The United States has adopted a financial culture where banks are too big to fail and individuals are too small to succeed.
The financial crisis and the consolidation of banking titans made it increasingly difficult for small business owners and hopeful entrepreneurs to obtain the crucial capital for enterprise.
Small businesses need a new line of credit, and the solution is crowdfunding.
Crowdfunding is “the practice of funding a project or venture by raising many small amounts of money from a large number of people, typically via the Internet,” as defined by Forbes.
This is a golden opportunity for potential entrepreneurs that might have difficulty putting together the necessary collateral that banks demand to back loans.
An individual or a group with a new innovation can go to one of the several prominent crowdfunding websites, each tailored to a specific market, and pitch their idea. Frequenters of the website can read the pitch and decide if the idea is worth investing in. Some sites offer equity stakes in the new startup. Some offer the product itself either for free or at a discounted price and others just monetary rewards.
For example, if a group wanted to attract investors to produce a film or videogame, or if an unsigned band wanted to produce their own album, then they could pitch their product on a website like kickstarter.com.
More traditional businesses can find potential investors on fundable.com.
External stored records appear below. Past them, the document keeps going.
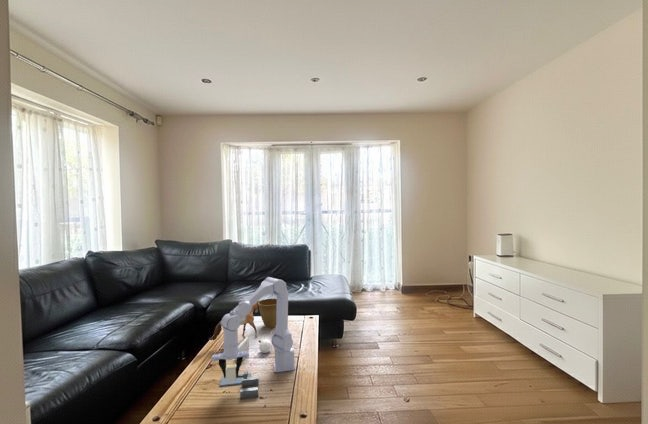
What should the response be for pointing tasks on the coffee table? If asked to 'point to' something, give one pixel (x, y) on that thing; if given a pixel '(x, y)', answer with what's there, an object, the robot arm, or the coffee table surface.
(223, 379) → the mat
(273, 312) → the plant pot
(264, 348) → the ornament
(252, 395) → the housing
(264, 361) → the coffee table surface
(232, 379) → the wall lamp
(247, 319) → the horse figurine
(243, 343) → the white wedge bracket
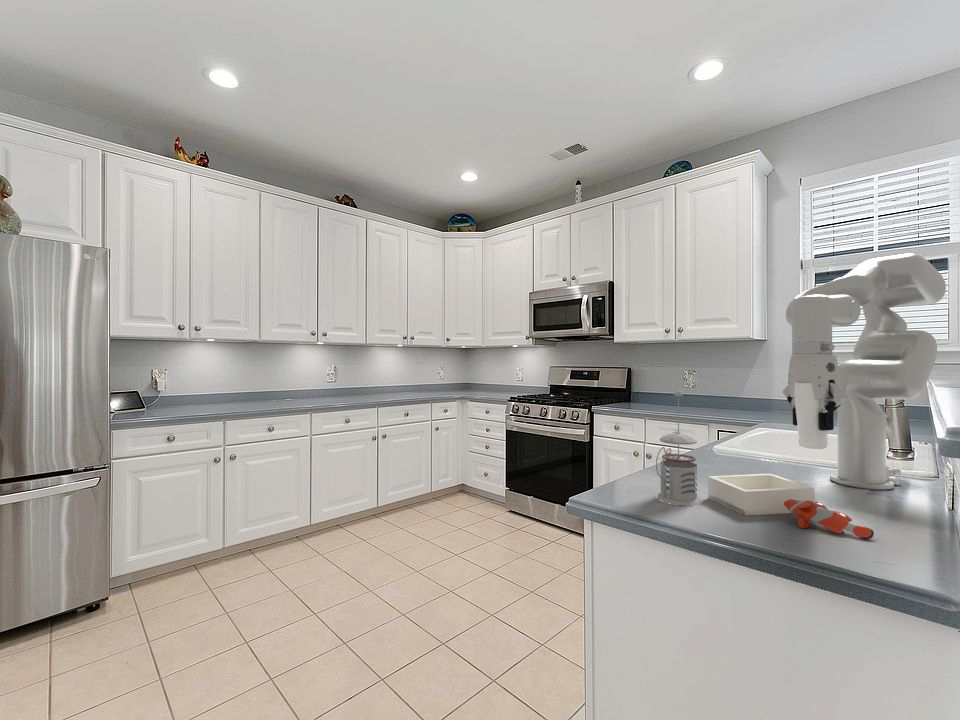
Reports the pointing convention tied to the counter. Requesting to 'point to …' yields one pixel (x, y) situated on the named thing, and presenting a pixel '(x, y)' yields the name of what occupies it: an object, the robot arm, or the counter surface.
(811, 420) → the drinking glass
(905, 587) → the counter surface
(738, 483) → the bin
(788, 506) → the fish
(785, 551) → the counter surface
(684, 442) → the french press
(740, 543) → the counter surface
Media artists should look to rockethub.com and humanitarians can start a charity at indiegogo.com.
Under the “Jumpstart our Business Startups,” or JOBS Act, government regulations were eased to encourage individual investment in startup businesses, according to whitehouse.gov. The bill mandated that the Securities and Exchange Commission define regulations for crowdfunding.
The only problem is that the SEC missed its Dec. 31 deadline. According to the National Small Business Association, crowdfunding is now technically unavailable to small firms.
Good job, government. The SEC presumably has yet to determine the regulations required to protect investors from potential fraud and intellectual property theft. That is a legitimate concern since only a few of the websites contractually require that funds be returned to investors if the startup fails to get off the ground.
But the JOBS Act was passed with bi-partisan support, one of the few last year, in April of 2012. It’s going on 11 months and the SEC has made no real progress.
The aforementioned websites still operate and people can still invest, but without the protection of the JOBS Act, the scope of the operation is severely weakened.
President Obama is set to appoint a new head of the SEC, Mary Jo White, an attorney that New York Times financial columnist Andrew Ross Sorkin predicts has her sights set on punishing Wall Street. She has yet to comment on whether or not she will address the crowdfunding issue.
The crowdfunding backers have already established a private self-regulatory organization called the Crowd Fund Intermediary Regulatory Advocates. They seek to self-regulate and create safeguards to protect investors and innovators alike in this rapidly evolving industry.
The SEC needs to get its act together on this. There are not many other avenues for risky businesses to acquire capital.
Regulations encourage banks to keep high capital reserves in order to cover leverage. Rock-bottom interest rates and the fear of default limit the level of available venture capital. Meanwhile, corporations fearing problems like those in Europe hold large sums of cash in reserve to act as a safety-net.
Small businesses comprise 99.7 percent of United States employer firms and 49.2 percent of private sector employment, according to the Small Business Administration Office of Advocacy. The SBA also reports that among high patenting firms, small businesses produced 16 times more patents per employee than large firms.
Considering that the SBA report indicates small businesses accounted for 64 percent of the net new jobs created between 1993 and 2011, the government should be concerning itself with making it easier to operate a small business.
The SEC’s failure in this matter is reprehensible. Go out and invest, innovate and urge the SEC to act.